I have been a part of the SAIC faculty since 2008, first as part-time faculty and now as an Associate Professor. I am also an alumna of the Master of Arts in Arts Administration and Policy program. It is impossible to overstate how much the SAIC community has meant to my life and work. SAIC is a fascinating environment in which to engage in critical questions about culture. It is a place for makers, thinkers, producers, organizers, designers, advocates, curators, creators, philanthropists, innovators... and on and on. SAIC embraces complexity and all its attributes. It is also a warm community that supports student learning with profound depth and commitment.

Personal Statement

My teaching philosophy is based on placing students at the crux of theory-practice. I try to create a learning environment in which students are continually and critically engaged with history, theory, and creative practice in the context of making things happen in real time. It is my hope that students in my classes are actively engaged in creating the future, not simply learning skills for the present. I want students to practice making change. This is what I hope the Management Studio does through a diverse set of experiences.

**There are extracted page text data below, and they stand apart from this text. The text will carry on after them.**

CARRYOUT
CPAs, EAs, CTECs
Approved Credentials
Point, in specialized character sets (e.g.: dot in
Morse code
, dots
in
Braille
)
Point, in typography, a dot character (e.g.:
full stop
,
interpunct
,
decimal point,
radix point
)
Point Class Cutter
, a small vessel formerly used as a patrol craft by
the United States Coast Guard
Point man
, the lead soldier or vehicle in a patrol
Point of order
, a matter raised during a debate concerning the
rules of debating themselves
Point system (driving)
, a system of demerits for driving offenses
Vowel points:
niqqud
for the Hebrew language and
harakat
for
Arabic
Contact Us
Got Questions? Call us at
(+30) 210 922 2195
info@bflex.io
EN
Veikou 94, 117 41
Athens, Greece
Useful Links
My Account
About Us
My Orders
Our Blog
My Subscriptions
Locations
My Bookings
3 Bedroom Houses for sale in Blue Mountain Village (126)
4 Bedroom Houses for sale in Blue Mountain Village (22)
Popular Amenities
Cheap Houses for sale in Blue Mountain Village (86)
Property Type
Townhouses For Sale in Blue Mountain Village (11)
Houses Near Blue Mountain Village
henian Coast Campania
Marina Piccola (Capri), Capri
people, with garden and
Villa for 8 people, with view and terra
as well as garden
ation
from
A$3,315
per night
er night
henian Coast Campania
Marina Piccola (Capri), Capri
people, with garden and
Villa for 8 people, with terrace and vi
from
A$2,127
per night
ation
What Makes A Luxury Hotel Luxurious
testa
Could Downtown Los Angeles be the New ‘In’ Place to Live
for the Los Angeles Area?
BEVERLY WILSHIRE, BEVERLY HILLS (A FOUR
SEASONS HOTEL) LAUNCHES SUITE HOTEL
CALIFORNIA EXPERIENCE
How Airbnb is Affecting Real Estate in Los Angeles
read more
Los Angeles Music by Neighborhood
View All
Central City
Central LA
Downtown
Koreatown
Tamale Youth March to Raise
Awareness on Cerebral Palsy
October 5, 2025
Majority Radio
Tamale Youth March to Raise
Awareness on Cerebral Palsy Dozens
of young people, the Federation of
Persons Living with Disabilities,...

My own work for the last 20 years has been primarily in jazz and improvised music. In all of my work is a fundamental interest in how and why ideas, people, and systems organize; how to continually shape environments that support experimentation and creativity; and what it means to lead emergent systems. I am interested in the interplay between composition (or structure) and improvisation (emergence).

My current work aside from SAIC is as the Executive and Artistic Director of the Hyde Park Jazz Festival on the South Side of Chicago. The South Side has a rich history in jazz and improvised music, from Louis Armstrong to the black experimentalist movement of the AACM. The Festival is a fascinating evolving cultural model and a major production annually. In addition to this, I work closely with the individual artists to support their efforts to develop various aspects of their work.

Official Bio

Kate Dumbleton is an Associate Professor at the School of the Art Institute of Chicago in the MA program in Arts Administration and Policy and the Artistic and Executive Director of the Hyde Park Jazz Festival. She had been part-time faculty since 2008. Kate joined the Hyde Park Jazz Festival in fall 2012 from the position of Executive Director of the critically acclaimed Chicago Jazz Ensemble. Her work in jazz, improvised music, and performance spans more than two decades.

Kate's experience includes music direction for jazz clubs and festivals; curatorial direction of artistic residences; direction of interdisciplinary projects in music, dance, theater, visual art, film; venue and record label management; administrative direction; and artist management. She owned and operated a successful performance, exhibition space/wine bar in the Bay Area from 2000-2006. Kate serves on several nonprofit Boards, is a frequent participant in various public programming initiatives and plays a part on numerous curatorial teams in Chicago and beyond.

Current Interests

Collaboration and coalition building; commissioning and developing new work; advocating for individual artist support; urban planning and cultural programming; environmentalism sustainability/adaptation; systems theory; improvisation as methodology; black experimental music; design theory; cultural justice.